* Task to complete
Below are some records. Print exactly the lines between the one holding "122: (678, 651)" and the one holding "186: (584, 180)", inclusive, and nothing else.

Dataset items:
□ □ □ □ □ □ □

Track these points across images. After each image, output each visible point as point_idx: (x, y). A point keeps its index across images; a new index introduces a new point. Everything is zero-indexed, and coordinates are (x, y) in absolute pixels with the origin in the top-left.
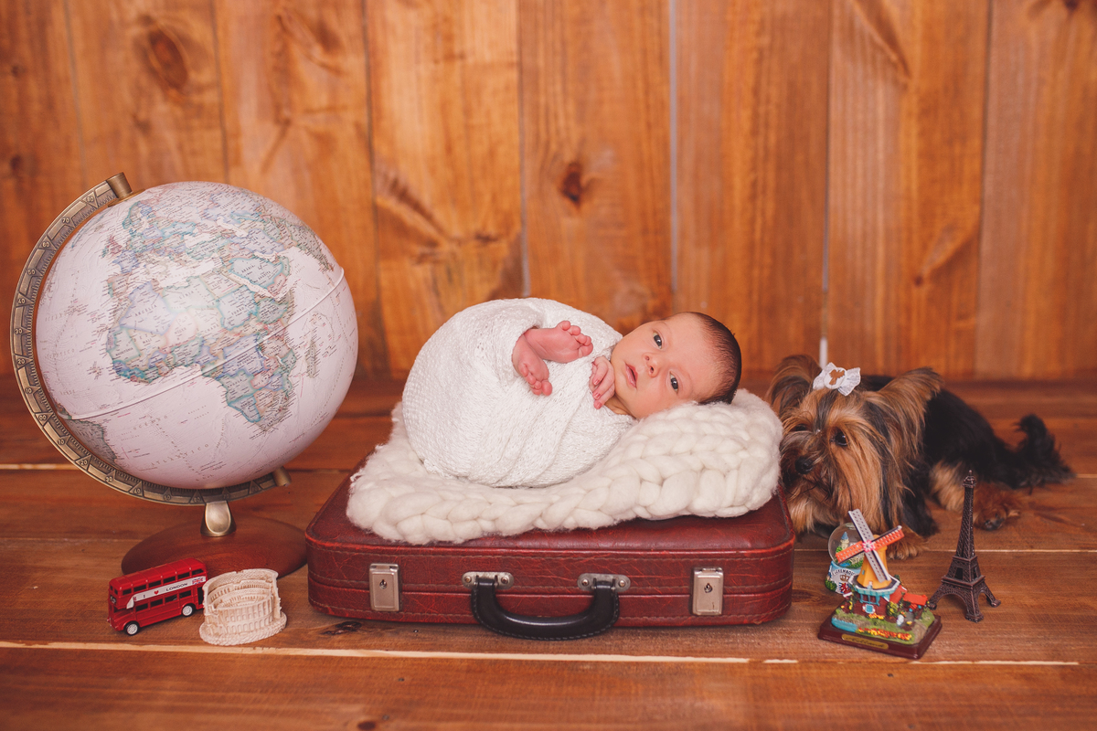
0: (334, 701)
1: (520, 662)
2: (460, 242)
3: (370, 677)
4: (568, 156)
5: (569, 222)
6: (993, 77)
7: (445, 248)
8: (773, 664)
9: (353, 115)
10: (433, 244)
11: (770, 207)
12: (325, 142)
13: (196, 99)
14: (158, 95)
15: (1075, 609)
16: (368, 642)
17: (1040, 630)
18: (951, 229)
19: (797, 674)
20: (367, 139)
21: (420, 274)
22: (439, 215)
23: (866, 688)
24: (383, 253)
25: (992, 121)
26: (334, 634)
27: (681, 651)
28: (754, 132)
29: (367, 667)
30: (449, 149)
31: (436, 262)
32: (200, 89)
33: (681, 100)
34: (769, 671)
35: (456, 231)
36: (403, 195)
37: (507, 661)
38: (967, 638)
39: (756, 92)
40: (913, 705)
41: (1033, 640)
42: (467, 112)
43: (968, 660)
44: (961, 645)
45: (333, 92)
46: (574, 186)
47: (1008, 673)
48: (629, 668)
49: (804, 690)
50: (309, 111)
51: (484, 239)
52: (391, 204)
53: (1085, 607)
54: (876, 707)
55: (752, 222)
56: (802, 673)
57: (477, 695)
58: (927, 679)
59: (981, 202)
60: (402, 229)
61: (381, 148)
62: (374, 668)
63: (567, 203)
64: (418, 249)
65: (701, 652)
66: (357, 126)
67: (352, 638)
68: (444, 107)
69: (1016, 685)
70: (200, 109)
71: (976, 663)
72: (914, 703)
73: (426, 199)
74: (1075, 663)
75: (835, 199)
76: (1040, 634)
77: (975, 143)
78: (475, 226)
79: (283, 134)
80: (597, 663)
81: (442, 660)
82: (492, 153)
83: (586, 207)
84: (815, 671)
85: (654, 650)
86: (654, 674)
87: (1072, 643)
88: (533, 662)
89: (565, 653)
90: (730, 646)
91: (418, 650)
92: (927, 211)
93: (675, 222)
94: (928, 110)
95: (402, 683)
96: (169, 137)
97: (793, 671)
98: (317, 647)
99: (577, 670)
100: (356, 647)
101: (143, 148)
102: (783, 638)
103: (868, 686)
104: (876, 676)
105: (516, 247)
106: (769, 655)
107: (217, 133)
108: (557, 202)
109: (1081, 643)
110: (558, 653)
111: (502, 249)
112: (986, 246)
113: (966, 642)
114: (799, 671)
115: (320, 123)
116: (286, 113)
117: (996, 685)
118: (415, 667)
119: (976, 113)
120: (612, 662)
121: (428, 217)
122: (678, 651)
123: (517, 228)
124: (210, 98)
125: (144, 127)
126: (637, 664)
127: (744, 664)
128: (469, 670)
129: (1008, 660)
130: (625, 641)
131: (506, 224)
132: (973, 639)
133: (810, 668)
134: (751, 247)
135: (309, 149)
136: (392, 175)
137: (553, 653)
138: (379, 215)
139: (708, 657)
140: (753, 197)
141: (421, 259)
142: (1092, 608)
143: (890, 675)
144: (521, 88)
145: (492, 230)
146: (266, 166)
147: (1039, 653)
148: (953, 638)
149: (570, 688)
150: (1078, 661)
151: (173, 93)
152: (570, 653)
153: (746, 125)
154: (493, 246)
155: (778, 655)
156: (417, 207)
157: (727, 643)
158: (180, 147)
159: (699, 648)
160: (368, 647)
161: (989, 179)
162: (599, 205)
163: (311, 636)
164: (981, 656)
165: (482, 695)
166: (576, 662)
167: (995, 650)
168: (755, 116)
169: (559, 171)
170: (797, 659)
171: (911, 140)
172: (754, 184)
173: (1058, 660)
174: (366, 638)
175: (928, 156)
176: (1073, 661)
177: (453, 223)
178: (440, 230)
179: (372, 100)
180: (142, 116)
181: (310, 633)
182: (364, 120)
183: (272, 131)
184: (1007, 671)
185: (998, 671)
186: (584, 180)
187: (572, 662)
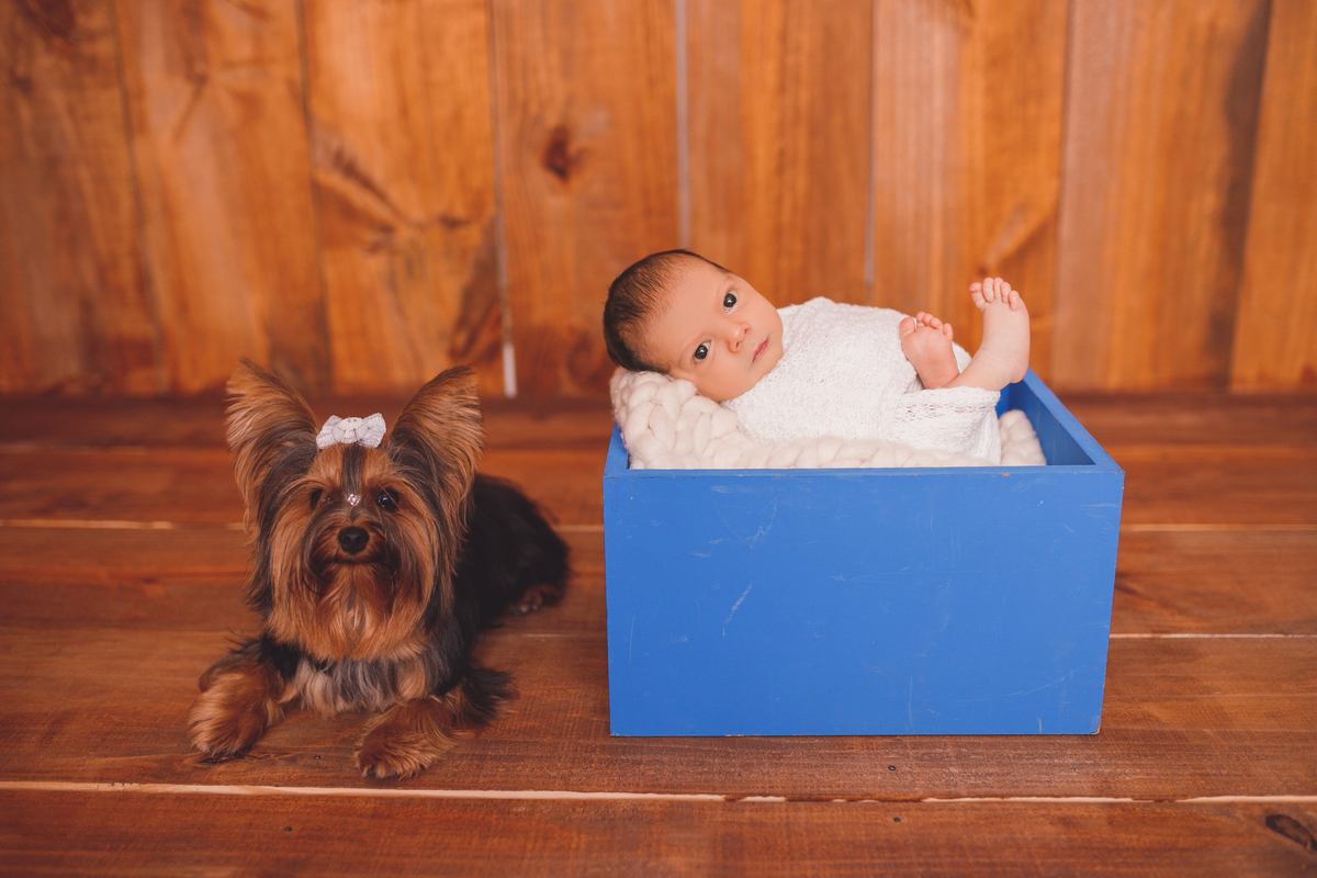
0: (199, 862)
1: (439, 800)
2: (421, 227)
3: (251, 824)
4: (552, 120)
5: (555, 201)
6: (1078, 18)
7: (404, 235)
8: (753, 803)
9: (283, 71)
10: (387, 229)
11: (801, 182)
12: (250, 103)
13: (87, 49)
14: (39, 46)
15: (1136, 721)
16: (255, 774)
17: (1090, 752)
18: (1023, 208)
19: (781, 818)
20: (303, 97)
21: (373, 267)
22: (394, 193)
23: (863, 838)
24: (328, 241)
25: (1076, 74)
26: (215, 763)
27: (641, 784)
28: (782, 89)
29: (248, 811)
30: (404, 111)
31: (393, 252)
32: (92, 37)
33: (692, 49)
34: (747, 814)
35: (416, 213)
36: (350, 169)
37: (424, 800)
38: (999, 764)
39: (783, 37)
40: (920, 864)
41: (1081, 766)
42: (426, 65)
43: (996, 796)
44: (990, 775)
45: (257, 39)
46: (559, 157)
47: (1043, 816)
48: (574, 810)
49: (787, 842)
50: (229, 65)
51: (450, 223)
52: (335, 180)
53: (1148, 718)
54: (873, 866)
55: (779, 200)
56: (788, 817)
57: (378, 852)
58: (942, 825)
59: (1060, 174)
60: (349, 212)
61: (320, 109)
62: (258, 812)
63: (551, 178)
64: (370, 236)
65: (666, 787)
66: (290, 83)
67: (236, 769)
68: (396, 60)
69: (1050, 831)
70: (92, 64)
71: (1006, 800)
72: (921, 860)
73: (378, 174)
74: (1129, 800)
75: (881, 172)
76: (1088, 757)
77: (1054, 102)
78: (439, 207)
79: (197, 95)
80: (535, 801)
81: (343, 798)
82: (457, 117)
83: (576, 182)
84: (803, 814)
85: (608, 784)
86: (604, 819)
87: (1127, 771)
88: (456, 800)
89: (497, 789)
90: (704, 777)
91: (316, 786)
92: (994, 188)
93: (684, 200)
94: (996, 61)
95: (288, 833)
96: (58, 99)
97: (777, 814)
98: (191, 783)
99: (509, 813)
100: (239, 782)
101: (25, 112)
102: (771, 765)
103: (867, 835)
104: (878, 821)
105: (490, 232)
106: (750, 791)
107: (115, 94)
108: (540, 178)
109: (1138, 770)
110: (489, 789)
111: (473, 236)
112: (1066, 229)
113: (997, 770)
114: (784, 815)
115: (242, 79)
116: (199, 68)
117: (1027, 833)
118: (309, 810)
119: (1056, 64)
120: (553, 801)
121: (381, 195)
122: (638, 785)
123: (490, 209)
124: (104, 48)
125: (25, 85)
126: (585, 803)
127: (717, 802)
128: (375, 815)
129: (1045, 796)
130: (574, 771)
131: (477, 205)
132: (1006, 765)
133: (799, 809)
134: (778, 232)
135: (232, 113)
136: (335, 144)
137: (482, 789)
138: (320, 194)
139: (675, 793)
140: (780, 170)
141: (374, 248)
142: (1157, 720)
143: (896, 820)
144: (491, 34)
145: (460, 211)
146: (179, 134)
147: (1084, 785)
148: (981, 765)
149: (496, 841)
150: (1132, 797)
151: (58, 42)
152: (503, 789)
153: (771, 79)
154: (462, 232)
155: (761, 791)
156: (367, 184)
157: (700, 774)
158: (71, 111)
159: (664, 782)
160: (255, 782)
161: (1072, 148)
162: (590, 181)
163: (185, 766)
164: (1013, 790)
165: (385, 851)
166: (510, 800)
167: (1032, 781)
168: (783, 69)
169: (540, 138)
170: (785, 796)
171: (976, 100)
172: (781, 154)
173: (1107, 796)
174: (253, 769)
175: (997, 118)
176: (1125, 797)
177: (412, 204)
178: (397, 212)
179: (306, 51)
180: (21, 71)
181: (186, 762)
182: (297, 76)
183: (184, 90)
184: (1042, 812)
185: (1031, 812)
186: (573, 148)
187: (504, 800)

□ □ □ □ □ □ □

* Completed task
122: (678, 651)
123: (517, 228)
124: (210, 98)
125: (144, 127)
126: (637, 664)
127: (744, 664)
128: (469, 670)
129: (1008, 660)
130: (625, 641)
131: (506, 224)
132: (973, 639)
133: (810, 668)
134: (751, 247)
135: (309, 149)
136: (392, 175)
137: (553, 653)
138: (379, 215)
139: (708, 657)
140: (753, 197)
141: (421, 259)
142: (1092, 608)
143: (890, 675)
144: (521, 88)
145: (492, 230)
146: (266, 166)
147: (1039, 653)
148: (953, 638)
149: (570, 688)
150: (1078, 661)
151: (173, 93)
152: (570, 653)
153: (746, 125)
154: (493, 246)
155: (778, 655)
156: (417, 207)
157: (727, 643)
158: (180, 147)
159: (699, 648)
160: (368, 647)
161: (989, 179)
162: (599, 205)
163: (311, 636)
164: (981, 656)
165: (482, 695)
166: (576, 662)
167: (995, 650)
168: (755, 116)
169: (559, 171)
170: (797, 659)
171: (911, 140)
172: (754, 184)
173: (1058, 660)
174: (366, 638)
175: (928, 156)
176: (1073, 661)
177: (453, 223)
178: (440, 230)
179: (372, 100)
180: (142, 116)
181: (310, 633)
182: (364, 120)
183: (272, 131)
184: (1007, 671)
185: (998, 671)
186: (584, 180)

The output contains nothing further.